As AMBA shows that it has gotten past the worst of this cycle, I believe the market will continue to put more attention on future growth, thereby supporting the current elevated (vs. historical average) valuation multiple. I assume AMBA will continue trading at 8.4x forward revenue, which translates to a share price of $71.
Risk
AMBA could very well still be in a downcycle, which means AMBA could miss management’s 4Q23 guide. This will be very bad from a narrative standpoint, as I believe the market is already assuming AMBA will see growth acceleration from here. If growth continues to be negative, firstly, the market will re-rate AMBA’s valuation down, and consensus will adjust their revenue expectations downward as well. A combination of both will send the share price diving.
Conclusion
I am upgrading my rating for AMBA from hold to buy. The positive development in inventories and guidance for 4Q23 hint at a potential turnaround.
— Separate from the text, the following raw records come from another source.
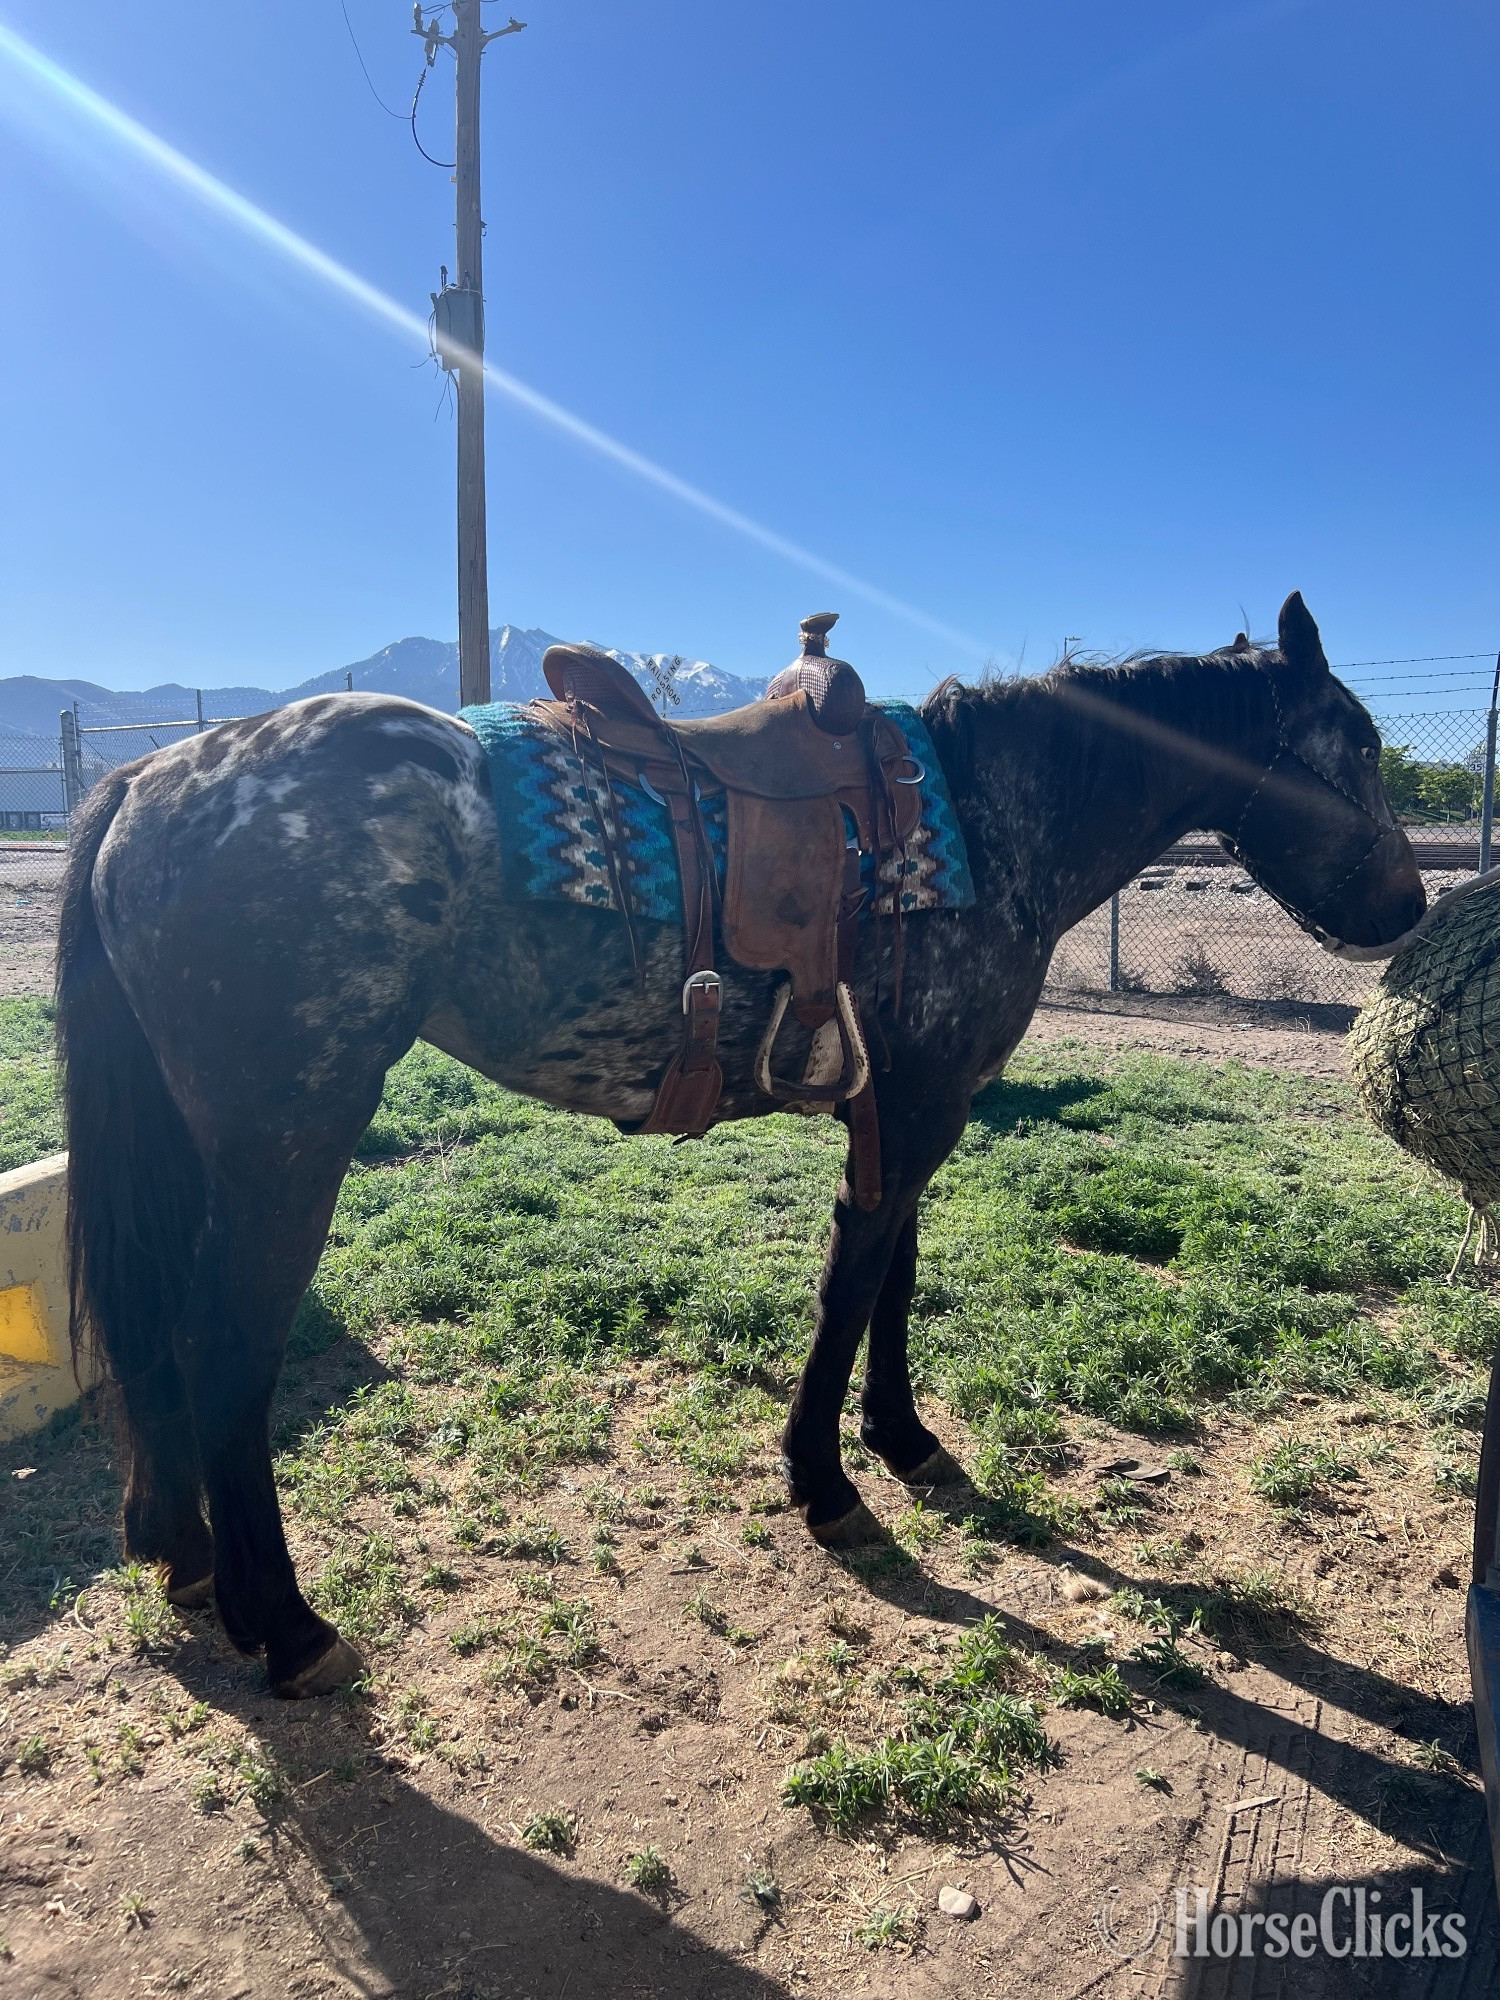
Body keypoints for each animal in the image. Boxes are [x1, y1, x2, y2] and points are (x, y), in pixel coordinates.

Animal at [55, 591, 1424, 1697]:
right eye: (1356, 744)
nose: (1407, 907)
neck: (988, 819)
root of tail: (152, 777)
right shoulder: (921, 1106)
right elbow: (853, 1283)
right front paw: (827, 1482)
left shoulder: (907, 1102)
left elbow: (894, 1278)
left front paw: (905, 1441)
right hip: (286, 1141)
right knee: (222, 1346)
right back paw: (286, 1624)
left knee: (160, 1331)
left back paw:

AMBA long-term (6 years funnel) pipeline also showed positive growth of $100 million, further cementing the possibility of a turnaround. Importantly, the $2.4 billion funnel implies strong growth potential ahead as it is back-end weighted. AMBA focus on the low-power edge applications have seen success and I expect it to drive more demand due to the strong value propositions (lower power consumption and time-to-market).